• [SEITENTEXT]:
......

Honig, mehr als nur ein Aufstrich

Nahezu jeder kennt das Hausrezept "heiße Milch mit Honig" bei Halsschmerzen, aber welche heilenden Kräfte stecken wirklich im Honig?

Die antibakterielle Wirkung von Honig ist seit geraumer Zeit belegt und der Einsatz von Honig verspricht eine bessere Wundheilung. Insbesondere bei der Wundversorgung von schwer heilenden entzündeten Wunden nach Operationen findet medizinischer Honig immer häufiger Anwendung als Wundauflage. Der Zucker im Honig entzieht der Wunde und den darin lebenden Bakterien das Wasser und trocknet diese aus. Darüber hinaus versiegelt Honig die Wunde und bildet eine schützende Schicht gegen die Ansiedlung von neuen Bakterien. Ein weiterer Vorteil ist, dass Honig die Wunde reinigt und feucht hält und somit notwendige Verbandswechsel bedeutend angenehmer gestaltet. Er sorgt zudem für eine sanftere Heilung und eine kleinere Narbenbildung.

......

• [AUFGABE]: Gib aus dem Text über Honig wörtlich den Abschnitt wieder, der mit „Die antibakterielle Wirkung“ beginnt und bis einschließlich „eine kleinere Narbenbildung.“ reicht. Die Datensätze haben mit dem Text über Honig nichts zu tun.

......

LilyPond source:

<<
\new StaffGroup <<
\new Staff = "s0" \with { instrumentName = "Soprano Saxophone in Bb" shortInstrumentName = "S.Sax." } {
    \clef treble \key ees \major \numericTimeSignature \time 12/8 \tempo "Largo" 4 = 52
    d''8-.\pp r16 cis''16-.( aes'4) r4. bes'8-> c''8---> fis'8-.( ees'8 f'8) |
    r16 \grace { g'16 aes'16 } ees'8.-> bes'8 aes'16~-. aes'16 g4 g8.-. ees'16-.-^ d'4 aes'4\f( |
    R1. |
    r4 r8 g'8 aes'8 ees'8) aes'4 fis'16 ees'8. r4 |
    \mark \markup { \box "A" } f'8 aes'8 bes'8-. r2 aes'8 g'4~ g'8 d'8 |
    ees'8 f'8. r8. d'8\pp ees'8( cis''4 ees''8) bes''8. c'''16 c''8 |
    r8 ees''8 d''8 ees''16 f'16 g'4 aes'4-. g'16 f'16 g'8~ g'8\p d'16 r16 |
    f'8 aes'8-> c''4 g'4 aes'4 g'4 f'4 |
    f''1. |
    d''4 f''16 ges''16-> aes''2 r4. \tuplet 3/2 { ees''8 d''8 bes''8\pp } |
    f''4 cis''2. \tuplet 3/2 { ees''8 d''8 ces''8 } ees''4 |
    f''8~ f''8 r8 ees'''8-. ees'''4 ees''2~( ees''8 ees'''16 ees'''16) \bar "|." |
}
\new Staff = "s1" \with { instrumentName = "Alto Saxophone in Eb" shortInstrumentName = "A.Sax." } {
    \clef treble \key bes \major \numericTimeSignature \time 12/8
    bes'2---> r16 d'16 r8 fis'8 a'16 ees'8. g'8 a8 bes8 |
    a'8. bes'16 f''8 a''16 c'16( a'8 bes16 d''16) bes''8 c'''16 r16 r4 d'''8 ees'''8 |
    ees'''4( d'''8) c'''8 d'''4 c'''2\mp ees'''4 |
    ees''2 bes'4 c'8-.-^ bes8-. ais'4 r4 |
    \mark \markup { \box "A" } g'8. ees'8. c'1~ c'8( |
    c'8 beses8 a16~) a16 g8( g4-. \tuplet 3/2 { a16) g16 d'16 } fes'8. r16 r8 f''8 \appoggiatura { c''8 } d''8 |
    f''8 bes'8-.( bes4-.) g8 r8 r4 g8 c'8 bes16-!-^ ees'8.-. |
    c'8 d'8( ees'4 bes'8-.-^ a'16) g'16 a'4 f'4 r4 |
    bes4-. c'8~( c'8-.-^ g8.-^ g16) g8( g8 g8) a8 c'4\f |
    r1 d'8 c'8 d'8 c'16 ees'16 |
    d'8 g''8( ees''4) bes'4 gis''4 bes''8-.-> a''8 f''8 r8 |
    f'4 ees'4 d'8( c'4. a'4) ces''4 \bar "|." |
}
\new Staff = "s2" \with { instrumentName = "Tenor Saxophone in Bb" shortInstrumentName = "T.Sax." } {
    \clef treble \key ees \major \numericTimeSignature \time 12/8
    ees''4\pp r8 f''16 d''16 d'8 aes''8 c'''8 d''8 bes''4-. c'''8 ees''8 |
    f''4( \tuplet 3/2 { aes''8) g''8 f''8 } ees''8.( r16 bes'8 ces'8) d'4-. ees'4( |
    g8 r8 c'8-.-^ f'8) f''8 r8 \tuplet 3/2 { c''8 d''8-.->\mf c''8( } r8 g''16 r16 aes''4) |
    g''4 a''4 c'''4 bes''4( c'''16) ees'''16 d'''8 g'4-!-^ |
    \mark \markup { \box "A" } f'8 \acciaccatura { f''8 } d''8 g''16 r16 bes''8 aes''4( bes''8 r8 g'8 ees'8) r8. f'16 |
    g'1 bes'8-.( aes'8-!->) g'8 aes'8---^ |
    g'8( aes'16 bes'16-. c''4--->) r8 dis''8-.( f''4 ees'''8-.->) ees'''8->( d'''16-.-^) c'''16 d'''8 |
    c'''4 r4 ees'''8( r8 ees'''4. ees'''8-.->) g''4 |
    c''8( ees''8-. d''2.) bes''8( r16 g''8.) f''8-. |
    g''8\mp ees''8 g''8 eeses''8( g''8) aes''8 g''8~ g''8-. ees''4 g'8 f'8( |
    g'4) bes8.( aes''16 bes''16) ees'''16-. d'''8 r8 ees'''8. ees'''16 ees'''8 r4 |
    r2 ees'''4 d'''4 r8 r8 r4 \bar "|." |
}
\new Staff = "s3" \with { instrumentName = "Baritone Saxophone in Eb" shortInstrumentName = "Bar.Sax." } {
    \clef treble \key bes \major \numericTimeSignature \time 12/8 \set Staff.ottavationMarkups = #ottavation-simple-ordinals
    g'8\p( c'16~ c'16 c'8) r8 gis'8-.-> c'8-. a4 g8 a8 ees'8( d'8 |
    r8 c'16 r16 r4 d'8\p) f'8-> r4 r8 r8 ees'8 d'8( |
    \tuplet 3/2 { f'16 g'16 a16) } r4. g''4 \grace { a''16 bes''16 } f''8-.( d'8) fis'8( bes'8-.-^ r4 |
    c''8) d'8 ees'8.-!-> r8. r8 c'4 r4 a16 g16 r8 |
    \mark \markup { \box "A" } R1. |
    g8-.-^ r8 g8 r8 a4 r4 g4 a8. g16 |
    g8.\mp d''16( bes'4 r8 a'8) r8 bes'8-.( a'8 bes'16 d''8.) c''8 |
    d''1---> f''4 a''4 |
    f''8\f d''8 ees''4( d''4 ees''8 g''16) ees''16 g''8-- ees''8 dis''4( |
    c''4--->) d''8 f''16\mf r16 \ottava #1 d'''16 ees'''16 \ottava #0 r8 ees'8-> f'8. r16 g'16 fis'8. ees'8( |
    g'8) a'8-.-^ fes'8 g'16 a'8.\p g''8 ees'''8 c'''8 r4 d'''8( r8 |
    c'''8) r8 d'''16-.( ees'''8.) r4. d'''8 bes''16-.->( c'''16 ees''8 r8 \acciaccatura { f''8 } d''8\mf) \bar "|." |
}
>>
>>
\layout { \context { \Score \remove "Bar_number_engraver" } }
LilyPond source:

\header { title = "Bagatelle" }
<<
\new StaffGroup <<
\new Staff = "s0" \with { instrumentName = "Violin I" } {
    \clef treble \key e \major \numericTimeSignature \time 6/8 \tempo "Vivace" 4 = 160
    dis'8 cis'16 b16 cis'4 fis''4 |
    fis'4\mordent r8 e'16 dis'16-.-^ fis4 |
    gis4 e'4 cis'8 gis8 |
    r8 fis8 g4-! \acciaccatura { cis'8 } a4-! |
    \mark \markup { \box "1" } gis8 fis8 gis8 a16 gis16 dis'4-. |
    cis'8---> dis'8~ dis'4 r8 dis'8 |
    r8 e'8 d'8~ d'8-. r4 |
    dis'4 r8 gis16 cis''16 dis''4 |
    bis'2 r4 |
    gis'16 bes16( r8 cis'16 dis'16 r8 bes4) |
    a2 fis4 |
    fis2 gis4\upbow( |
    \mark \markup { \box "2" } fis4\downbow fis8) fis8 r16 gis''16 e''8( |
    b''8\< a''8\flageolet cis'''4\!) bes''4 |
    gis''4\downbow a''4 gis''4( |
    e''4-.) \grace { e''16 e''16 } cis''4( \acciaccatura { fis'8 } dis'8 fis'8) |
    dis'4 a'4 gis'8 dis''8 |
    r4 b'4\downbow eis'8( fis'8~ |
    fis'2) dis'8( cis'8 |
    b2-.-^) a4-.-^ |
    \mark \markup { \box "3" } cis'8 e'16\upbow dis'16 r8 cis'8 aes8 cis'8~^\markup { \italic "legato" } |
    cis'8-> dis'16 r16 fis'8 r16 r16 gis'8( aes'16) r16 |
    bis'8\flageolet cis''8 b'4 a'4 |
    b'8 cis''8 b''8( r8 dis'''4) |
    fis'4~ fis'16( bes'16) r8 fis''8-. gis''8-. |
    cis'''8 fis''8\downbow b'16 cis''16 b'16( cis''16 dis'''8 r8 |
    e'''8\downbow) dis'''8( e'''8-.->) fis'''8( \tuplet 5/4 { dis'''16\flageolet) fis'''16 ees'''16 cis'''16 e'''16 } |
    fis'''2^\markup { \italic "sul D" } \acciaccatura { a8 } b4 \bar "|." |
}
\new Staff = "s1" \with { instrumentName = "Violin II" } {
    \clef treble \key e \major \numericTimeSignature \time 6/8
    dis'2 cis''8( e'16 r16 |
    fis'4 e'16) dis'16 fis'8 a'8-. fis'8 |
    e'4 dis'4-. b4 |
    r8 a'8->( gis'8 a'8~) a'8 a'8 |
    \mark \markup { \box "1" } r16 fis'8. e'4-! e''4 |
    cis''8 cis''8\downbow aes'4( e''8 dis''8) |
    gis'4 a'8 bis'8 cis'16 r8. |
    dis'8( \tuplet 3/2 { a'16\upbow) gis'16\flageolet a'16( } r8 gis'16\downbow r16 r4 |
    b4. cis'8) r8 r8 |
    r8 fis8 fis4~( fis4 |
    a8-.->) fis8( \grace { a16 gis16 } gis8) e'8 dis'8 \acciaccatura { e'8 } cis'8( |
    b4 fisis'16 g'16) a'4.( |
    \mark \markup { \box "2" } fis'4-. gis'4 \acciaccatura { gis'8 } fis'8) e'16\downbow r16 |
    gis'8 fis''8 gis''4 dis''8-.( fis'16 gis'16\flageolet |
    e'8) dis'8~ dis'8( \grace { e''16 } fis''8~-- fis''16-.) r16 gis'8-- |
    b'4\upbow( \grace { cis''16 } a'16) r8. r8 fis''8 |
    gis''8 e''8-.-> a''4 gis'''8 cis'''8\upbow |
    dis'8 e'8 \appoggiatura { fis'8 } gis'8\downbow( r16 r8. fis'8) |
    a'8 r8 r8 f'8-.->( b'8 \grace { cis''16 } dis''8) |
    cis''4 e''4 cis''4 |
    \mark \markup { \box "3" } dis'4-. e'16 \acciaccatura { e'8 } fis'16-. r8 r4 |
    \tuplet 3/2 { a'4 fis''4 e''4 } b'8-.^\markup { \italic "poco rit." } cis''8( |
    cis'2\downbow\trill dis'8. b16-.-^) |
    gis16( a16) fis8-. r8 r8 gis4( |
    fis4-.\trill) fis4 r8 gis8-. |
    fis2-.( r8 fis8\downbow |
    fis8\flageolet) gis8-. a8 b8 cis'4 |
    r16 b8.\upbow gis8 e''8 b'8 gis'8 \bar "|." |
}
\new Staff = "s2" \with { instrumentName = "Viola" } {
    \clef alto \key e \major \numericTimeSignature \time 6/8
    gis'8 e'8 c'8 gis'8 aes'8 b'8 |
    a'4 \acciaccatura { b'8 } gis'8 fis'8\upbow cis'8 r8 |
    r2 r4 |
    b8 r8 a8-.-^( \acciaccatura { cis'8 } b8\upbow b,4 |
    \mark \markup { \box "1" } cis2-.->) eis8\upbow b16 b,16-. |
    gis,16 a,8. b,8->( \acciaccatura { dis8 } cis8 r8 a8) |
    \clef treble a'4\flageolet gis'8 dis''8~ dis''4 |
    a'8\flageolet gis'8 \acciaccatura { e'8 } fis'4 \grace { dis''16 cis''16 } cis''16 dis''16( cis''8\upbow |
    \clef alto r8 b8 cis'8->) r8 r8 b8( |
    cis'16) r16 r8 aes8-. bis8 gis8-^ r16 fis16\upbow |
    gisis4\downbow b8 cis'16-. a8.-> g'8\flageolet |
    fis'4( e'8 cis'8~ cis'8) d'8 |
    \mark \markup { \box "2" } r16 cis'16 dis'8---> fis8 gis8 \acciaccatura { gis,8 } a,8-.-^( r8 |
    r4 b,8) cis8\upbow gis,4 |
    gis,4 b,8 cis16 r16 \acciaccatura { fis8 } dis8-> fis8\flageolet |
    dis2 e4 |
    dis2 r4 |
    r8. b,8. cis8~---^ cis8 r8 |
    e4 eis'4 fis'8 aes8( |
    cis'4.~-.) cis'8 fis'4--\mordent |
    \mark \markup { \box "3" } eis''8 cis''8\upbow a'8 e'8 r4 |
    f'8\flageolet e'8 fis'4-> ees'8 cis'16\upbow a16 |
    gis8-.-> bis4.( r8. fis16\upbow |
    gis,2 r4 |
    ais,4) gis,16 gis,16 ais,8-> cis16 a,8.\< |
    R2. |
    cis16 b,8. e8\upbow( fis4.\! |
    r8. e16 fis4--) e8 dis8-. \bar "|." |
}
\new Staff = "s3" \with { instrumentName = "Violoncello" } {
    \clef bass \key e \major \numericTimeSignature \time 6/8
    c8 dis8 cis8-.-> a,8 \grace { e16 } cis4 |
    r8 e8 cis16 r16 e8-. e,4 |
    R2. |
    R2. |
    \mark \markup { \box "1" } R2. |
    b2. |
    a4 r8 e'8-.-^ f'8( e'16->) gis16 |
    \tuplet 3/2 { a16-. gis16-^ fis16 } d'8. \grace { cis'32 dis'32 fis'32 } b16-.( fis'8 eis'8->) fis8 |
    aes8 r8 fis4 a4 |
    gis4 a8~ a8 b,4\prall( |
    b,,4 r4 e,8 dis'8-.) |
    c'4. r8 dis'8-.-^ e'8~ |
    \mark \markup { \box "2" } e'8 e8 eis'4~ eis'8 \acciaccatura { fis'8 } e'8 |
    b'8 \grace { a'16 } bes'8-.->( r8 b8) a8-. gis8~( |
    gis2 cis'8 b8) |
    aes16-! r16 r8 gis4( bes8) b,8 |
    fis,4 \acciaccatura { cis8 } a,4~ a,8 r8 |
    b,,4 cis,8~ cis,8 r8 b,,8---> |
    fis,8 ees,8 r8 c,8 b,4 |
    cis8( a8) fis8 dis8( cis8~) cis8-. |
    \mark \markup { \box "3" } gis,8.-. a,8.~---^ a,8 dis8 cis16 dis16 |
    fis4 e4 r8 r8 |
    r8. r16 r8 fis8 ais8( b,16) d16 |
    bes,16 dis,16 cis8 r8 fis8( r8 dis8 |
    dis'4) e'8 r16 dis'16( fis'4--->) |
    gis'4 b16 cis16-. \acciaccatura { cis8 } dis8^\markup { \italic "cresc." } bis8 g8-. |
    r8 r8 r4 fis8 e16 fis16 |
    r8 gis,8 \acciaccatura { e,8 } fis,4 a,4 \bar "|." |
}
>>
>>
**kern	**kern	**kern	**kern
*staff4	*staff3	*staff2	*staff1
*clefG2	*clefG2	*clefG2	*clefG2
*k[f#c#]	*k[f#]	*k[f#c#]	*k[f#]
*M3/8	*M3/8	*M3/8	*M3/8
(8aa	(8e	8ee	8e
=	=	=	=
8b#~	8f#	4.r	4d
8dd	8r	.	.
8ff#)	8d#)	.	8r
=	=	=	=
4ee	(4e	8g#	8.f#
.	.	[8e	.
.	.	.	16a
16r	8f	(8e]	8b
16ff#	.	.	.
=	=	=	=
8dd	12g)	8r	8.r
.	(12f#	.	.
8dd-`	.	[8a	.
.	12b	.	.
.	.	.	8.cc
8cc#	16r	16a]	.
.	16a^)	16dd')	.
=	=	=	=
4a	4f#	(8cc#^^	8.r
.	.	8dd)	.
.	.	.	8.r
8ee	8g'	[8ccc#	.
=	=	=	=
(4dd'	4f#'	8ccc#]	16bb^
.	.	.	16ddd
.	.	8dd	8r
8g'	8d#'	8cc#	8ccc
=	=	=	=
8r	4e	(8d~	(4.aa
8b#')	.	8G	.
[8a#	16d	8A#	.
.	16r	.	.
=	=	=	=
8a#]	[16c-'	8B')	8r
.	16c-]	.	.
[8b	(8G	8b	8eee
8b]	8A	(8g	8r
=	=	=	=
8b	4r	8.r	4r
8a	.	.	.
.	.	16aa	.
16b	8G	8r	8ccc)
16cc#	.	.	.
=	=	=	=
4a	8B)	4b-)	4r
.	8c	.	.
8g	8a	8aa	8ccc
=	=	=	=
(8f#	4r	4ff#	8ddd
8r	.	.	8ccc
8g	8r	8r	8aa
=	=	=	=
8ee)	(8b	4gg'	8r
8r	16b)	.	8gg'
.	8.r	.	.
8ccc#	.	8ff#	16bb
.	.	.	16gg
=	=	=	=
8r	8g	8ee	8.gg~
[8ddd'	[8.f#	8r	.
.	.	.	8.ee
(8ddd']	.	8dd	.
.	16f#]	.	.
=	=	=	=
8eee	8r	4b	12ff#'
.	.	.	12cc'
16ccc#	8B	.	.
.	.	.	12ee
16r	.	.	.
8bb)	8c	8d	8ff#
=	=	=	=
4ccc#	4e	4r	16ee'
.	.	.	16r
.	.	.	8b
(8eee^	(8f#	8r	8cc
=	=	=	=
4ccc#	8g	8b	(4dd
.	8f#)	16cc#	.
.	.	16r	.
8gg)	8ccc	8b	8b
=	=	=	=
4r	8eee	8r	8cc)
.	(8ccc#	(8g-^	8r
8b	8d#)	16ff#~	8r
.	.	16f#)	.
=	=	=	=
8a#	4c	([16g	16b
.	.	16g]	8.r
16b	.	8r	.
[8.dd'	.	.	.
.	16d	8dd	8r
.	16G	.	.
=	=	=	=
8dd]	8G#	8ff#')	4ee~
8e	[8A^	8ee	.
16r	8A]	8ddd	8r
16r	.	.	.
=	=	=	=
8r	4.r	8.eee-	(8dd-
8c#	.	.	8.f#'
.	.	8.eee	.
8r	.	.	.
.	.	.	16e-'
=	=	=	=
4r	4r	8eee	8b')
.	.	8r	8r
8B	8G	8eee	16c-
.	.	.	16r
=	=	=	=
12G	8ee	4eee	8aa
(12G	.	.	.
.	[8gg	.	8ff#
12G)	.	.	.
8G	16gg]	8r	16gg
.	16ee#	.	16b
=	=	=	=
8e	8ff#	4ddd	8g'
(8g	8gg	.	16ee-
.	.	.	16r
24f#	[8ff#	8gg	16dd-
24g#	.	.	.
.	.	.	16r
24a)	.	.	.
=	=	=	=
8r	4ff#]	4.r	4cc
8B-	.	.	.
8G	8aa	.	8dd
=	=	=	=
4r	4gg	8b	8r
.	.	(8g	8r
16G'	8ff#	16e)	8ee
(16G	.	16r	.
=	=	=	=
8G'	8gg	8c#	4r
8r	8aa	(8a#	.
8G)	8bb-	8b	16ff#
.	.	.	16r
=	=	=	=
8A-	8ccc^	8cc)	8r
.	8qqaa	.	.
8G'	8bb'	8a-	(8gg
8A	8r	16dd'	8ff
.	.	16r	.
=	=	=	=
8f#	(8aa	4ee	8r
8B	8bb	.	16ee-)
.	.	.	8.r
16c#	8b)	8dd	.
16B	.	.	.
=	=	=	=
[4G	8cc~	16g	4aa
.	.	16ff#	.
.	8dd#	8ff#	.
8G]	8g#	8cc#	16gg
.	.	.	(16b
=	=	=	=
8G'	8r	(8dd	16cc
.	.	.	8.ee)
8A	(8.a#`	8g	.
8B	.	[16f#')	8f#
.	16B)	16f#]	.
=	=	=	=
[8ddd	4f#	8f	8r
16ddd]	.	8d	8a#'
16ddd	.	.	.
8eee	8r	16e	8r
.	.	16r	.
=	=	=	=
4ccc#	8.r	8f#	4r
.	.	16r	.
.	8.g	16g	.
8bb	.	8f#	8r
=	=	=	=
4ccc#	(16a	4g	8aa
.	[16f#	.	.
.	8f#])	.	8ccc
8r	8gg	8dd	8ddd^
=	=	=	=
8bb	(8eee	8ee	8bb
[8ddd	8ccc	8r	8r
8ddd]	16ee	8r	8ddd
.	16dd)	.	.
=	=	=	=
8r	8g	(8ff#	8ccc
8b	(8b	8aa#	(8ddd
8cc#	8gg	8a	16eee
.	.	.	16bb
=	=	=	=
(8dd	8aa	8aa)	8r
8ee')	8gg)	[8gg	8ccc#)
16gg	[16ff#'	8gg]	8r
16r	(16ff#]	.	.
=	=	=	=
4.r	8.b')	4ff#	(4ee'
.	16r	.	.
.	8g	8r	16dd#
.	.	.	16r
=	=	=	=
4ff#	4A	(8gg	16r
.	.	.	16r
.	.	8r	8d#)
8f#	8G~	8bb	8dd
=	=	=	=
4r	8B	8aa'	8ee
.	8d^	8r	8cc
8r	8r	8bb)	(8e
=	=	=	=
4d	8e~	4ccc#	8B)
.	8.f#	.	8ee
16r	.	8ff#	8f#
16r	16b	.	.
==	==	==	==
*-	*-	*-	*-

......

• [ERWARTETE AUSGABE]:
Die antibakterielle Wirkung von Honig ist seit geraumer Zeit belegt und der Einsatz von Honig verspricht eine bessere Wundheilung. Insbesondere bei der Wundversorgung von schwer heilenden entzündeten Wunden nach Operationen findet medizinischer Honig immer häufiger Anwendung als Wundauflage. Der Zucker im Honig entzieht der Wunde und den darin lebenden Bakterien das Wasser und trocknet diese aus. Darüber hinaus versiegelt Honig die Wunde und bildet eine schützende Schicht gegen die Ansiedlung von neuen Bakterien. Ein weiterer Vorteil ist, dass Honig die Wunde reinigt und feucht hält und somit notwendige Verbandswechsel bedeutend angenehmer gestaltet. Er sorgt zudem für eine sanftere Heilung und eine kleinere Narbenbildung.